> _Text excerpt_
****************************************
What is Contrarian Investing?
To understand the theory behind ‘Contrarian Investing‘, we have to turn to a research report issued by Gautam Duggad and Bharat Arora of Motilal Oswal.
The duo has explained the entire concept in crystal clear terms:
It pays to be different
Identifying contrarian investment strategies that work
Contrarian investing is a time-tested investment tool, which involves buying/selling stocks that goes against the prevailing sentiment of crowd or the market. It is among the first lessons taught to budding investors and literature on the subject dates back decades.
Contrarian Investment Strategies: The Psychological Edge by David Dreman, Extraordinary Popular Delusions and the Madness of Crowd by Charles Mackay, and The Triumph of Contrarian Investing by Ned Devis are only some of the literary works that help understand this subject.
The objective of this report is to develop an application toolkit for India. We have covered two major themes based on consensus ratings (stock popularity) and valuation multiples, and have demonstrated the success of contrarian investing in India.
What is stock popularity?
Bloomberg collects analyst recommendations on each stock and assigns a consensus rating based on these recommendations. It assigns 5 points for every buy recommendation, 3 points for every hold recommendation and 1 point for every sell recommendation. A consensus rating is arrived at by taking the average of these scores.
A stock with a consensus rating of 5 would have all buy recommendations.
A stock with a consensus rating of 3 would have an equal number of sell and buy recommendations, apart from hold/neutral recommendations.
A stock with a rating change from <3 to >3 has a recommendation change from a net sell to a net buy.
A stock with a consensus rating of 1 would have all sell recommendations.
Consensus sell rating (%) of a stock = number of sell recommendations / total recommendations.
Consensus buy rating (%) of a stock = number of buy recommendations / total recommendations.
Contrarian investing can generate disproportionate return
Our analysis based on empirical evidence over the last decade suggests that investing in out-of-favor stocks can generate disproportionate returns as compared to the market.
Our findings suggest that neutral to moderately popular stocks deliver significant outperformance, even bettering the most popular stocks. Our findings are in harmony with the findings of “Analyzing the analysts: When do recommendations add value?” by Narasimhan Jegadeesh, Joonghyuk Kim, Susan D Krische and Charles Lee, Journal of Finance 2004, that in the absence of favorable characteristics (value stocks and positive momentum stocks), the most popular stocks are associated with the worst returns.
Our findings prove that out-of-favor low P/E stocks deliver disproportionate returns, significantly beating the benchmark. In contrast, the performance of high P/E stocks is dismal.
Our findings are in harmony with the findings of “Cross-Section of Expected Stock Returns”, by Fama-French, Journal of Finance, 1992. Great recommendation: Buy stocks with a consensus change from net sell to net buy
Our findings suggest that a simple strategy of investing in stocks for which analyst consensus has changed from “net sell to net buy” with a holding period of one year has delivered 24.1% annual returns over the last 10 years.
In the study, “Analyzing the analysts: When do recommendations add value?” the authors also find that the quarterly "change" in consensus recommendations is a robust return predictor that appears to contain information not contained in a large range of other predictive variables.
****************************************
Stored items

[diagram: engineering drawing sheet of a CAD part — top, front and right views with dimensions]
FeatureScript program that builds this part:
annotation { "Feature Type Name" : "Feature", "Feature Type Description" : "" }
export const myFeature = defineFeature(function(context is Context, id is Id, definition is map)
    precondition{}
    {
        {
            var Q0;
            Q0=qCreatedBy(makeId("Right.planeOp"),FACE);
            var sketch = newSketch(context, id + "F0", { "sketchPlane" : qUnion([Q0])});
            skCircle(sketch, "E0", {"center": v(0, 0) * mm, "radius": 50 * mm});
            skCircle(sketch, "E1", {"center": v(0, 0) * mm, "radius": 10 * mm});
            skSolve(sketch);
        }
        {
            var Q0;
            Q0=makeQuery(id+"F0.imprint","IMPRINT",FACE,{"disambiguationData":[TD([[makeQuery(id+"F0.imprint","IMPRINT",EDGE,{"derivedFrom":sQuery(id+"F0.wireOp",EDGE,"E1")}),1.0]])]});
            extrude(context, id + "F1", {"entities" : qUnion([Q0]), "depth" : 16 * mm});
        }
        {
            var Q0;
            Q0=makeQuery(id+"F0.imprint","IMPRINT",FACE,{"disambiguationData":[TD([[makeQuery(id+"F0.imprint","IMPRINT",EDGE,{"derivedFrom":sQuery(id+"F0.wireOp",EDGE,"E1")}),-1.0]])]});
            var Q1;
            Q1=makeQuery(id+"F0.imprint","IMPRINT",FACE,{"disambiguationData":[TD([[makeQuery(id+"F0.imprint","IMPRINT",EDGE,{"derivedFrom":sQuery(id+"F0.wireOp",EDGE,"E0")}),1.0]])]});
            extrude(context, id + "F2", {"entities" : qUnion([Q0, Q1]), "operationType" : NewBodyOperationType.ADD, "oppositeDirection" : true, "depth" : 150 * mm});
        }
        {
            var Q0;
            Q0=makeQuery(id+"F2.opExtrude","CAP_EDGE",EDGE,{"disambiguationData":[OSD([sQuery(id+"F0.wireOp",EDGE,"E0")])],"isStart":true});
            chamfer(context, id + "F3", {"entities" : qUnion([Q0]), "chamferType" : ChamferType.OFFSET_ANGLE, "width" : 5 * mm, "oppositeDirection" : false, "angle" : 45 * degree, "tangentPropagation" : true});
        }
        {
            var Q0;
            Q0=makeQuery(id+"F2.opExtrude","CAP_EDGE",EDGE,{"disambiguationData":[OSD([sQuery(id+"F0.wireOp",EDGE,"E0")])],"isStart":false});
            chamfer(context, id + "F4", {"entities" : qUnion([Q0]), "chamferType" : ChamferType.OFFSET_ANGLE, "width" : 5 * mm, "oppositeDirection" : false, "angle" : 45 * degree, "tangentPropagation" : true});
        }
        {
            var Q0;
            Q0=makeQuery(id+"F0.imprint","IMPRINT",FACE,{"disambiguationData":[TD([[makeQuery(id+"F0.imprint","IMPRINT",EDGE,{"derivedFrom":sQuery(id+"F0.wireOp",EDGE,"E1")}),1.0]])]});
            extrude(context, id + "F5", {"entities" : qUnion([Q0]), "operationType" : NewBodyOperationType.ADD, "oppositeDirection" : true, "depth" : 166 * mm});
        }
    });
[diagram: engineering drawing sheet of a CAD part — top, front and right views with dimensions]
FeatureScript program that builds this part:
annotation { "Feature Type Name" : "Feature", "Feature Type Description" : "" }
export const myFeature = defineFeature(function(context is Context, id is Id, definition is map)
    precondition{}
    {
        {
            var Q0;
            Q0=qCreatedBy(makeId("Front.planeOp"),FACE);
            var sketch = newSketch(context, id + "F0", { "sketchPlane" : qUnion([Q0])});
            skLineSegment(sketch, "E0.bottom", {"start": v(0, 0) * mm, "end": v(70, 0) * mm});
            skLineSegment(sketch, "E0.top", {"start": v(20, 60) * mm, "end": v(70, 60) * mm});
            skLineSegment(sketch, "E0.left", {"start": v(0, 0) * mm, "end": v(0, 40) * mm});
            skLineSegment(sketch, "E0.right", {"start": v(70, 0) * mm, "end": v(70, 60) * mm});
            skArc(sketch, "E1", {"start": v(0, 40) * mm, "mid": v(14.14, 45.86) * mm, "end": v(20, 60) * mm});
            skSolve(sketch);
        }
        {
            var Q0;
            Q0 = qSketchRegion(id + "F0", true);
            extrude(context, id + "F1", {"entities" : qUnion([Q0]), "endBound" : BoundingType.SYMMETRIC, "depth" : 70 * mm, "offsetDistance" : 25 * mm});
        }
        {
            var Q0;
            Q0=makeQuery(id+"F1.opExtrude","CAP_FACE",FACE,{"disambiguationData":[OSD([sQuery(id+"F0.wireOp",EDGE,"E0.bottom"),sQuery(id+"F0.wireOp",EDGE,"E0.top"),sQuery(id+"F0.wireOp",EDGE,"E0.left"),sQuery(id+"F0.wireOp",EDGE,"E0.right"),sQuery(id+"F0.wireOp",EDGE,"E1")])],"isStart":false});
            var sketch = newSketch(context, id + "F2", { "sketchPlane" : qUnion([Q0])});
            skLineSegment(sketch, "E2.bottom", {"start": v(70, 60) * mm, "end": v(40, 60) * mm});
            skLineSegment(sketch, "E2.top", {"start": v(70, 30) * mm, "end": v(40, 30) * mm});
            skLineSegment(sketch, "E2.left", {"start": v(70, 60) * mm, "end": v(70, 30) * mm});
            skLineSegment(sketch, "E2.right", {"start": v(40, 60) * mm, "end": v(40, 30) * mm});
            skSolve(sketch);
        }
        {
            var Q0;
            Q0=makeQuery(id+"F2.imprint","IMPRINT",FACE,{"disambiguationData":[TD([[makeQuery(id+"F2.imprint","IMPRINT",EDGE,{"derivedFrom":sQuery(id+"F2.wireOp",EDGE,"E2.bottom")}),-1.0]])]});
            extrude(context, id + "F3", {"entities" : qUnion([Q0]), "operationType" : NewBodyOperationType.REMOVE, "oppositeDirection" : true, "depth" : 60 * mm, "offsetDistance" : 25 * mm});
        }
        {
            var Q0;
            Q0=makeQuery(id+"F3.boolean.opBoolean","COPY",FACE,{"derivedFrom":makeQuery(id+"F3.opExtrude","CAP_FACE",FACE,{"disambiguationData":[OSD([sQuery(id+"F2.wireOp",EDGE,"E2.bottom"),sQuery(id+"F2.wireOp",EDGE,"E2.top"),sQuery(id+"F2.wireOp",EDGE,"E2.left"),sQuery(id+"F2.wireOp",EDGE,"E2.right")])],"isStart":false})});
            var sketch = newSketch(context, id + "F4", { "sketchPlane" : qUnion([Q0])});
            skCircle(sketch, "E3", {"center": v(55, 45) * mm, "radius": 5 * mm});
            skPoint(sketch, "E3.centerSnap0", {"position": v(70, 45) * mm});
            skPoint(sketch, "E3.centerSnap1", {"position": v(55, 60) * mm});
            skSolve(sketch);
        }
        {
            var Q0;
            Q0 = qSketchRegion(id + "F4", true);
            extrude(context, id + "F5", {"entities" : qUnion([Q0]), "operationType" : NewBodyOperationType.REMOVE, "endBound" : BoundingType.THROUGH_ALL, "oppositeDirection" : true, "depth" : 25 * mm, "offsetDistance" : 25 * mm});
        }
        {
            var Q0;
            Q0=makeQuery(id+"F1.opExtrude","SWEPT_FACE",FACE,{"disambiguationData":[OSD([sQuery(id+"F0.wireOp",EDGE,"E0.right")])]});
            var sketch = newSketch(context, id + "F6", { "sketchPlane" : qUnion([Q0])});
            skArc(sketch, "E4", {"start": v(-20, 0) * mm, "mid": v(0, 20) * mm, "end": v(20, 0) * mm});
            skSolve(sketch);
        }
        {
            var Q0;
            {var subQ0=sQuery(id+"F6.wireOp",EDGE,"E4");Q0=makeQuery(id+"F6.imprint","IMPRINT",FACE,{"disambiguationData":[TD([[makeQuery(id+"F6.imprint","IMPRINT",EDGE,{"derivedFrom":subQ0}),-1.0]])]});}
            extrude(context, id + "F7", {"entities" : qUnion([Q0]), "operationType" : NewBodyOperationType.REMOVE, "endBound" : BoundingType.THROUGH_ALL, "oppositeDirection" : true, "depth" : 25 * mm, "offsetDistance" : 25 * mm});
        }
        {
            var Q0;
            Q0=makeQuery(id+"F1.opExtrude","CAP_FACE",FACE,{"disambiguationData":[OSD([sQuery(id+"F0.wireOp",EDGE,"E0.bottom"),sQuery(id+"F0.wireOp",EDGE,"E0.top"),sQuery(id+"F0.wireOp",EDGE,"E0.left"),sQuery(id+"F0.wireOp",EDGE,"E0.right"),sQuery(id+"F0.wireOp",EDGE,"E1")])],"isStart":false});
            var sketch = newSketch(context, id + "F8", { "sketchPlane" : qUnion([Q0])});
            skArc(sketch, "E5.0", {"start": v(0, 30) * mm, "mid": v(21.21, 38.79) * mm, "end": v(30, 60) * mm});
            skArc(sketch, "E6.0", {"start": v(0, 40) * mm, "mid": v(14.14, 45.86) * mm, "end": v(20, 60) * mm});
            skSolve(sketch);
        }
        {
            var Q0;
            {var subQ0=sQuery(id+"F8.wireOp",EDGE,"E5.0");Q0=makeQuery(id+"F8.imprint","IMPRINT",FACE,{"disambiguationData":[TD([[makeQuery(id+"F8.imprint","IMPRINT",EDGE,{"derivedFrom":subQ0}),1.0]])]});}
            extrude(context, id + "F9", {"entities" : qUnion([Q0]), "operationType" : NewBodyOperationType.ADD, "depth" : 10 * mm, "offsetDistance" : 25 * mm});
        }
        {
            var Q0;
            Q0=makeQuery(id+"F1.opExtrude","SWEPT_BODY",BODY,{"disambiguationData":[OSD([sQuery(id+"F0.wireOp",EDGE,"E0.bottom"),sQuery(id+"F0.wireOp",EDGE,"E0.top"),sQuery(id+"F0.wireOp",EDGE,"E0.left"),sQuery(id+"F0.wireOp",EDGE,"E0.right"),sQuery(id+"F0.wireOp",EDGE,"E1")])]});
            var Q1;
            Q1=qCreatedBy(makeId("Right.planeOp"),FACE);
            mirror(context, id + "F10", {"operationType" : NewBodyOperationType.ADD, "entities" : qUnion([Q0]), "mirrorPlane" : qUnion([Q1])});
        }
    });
****************************************
> _Task description_
List every book that the contrarian investing text names as literature on the subject, along with the author it gives for each. The items were taken from a separate source and are unrelated to the text.

> _Completed exercise_
- Contrarian Investment Strategies: The Psychological Edge, by David Dreman
- Extraordinary Popular Delusions and the Madness of Crowd, by Charles Mackay
- The Triumph of Contrarian Investing, by Ned Devis